(Extract)
========================

The Dead Will Walk, Dear
Bloodshake Records

Rating: Much better than that Zodiac movie with Jake Gyllenhaal. And shorter. And much, much better.

The Dead Will Walk, Dear
comes on slowly. You barely even notice it at first. But little by little, moment by moment, it grabs you. Until suddenly, when you realize it just might be your favorite album of the long, hot summer.

And then, after repeated listens, you notice something else. It's really, really creepy. These songs are about murder; and quite possibly, necrophilia. At the very least, statutory rape. And then you can't decide if it's good or not anymore. But damn if it's no less beautiful.

It's impossible to recognize things like this at first. Case in point, The National Lights sound quite pleasant upon first listen. Maybe a little too folk-pop in places -- Jacob Thomas Bern's voice just a little too clear and AAA friendly -- the sorts of things that make you think "nice album," but not necessarily one you'll be playing a month from now.

Well guess what? I said that, too. And I was wrong. Who doesn't like folk song cycles that may or may not be about a Midwestern serial killer? Not me. Or is that not not me. I can't be sure. About anything anymore, really. Other than this is not a "nice album."

The Dead Will Walk, Dear is a dangerously quiet recording, with plenty of gentle guitar picking, easy accompaniment from organ and lap steel, and the occasional banjo or mandolin bridge. Burn's voice is a little too earnest at times, which makes Sonya Cotton's stunning backing vocals all the more important. They lift the songs from easy fluff-folk to gorgeous, neo-Gothic duets. It's amazing what a little estrogen can do to a song, especially ones as dark as these.

Dead Will Walk's
first two tracks breeze by with barely an ear-prick (unless you attentively pick out the beastly frightening lyrics), but it's track three, "The Dead Will Walk," where things suddenly become interesting. Burn sings of love and loss and murder and lost loves murdered throughout the entire album, but it's track 3's gentle hymn-like organ lines, lazy electric flourishes and well-placed banjo picking make the song hum. Like Rosie Thomas' "Why Waste More Time," the song proves that more can be less can be more. And then it's over in three minutes flat. Bummer.

========================

(Items)
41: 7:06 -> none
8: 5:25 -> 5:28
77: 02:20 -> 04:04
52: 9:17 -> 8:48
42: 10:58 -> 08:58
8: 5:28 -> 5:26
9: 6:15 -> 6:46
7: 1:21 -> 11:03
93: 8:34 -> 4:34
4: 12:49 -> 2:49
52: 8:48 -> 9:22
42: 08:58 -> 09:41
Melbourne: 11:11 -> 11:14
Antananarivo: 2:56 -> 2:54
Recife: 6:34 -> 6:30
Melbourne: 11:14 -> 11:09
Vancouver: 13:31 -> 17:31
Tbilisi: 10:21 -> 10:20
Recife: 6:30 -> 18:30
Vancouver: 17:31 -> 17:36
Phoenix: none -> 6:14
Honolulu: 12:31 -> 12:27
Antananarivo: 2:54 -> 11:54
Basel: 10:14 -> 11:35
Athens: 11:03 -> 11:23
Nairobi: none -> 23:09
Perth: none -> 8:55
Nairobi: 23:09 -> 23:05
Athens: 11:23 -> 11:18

========================

(Short exercise)
Please answer these questions about the album review above, one per line:
(a) Which record label appears at the top of the review?
(b) Whose backing vocals does the review call stunning?
(c) What track number is "The Dead Will Walk," and how long does it run?

(Finished exercise)
(a) Bloodshake Records
(b) Sonya Cotton's
(c) Track three; it runs three minutes flat.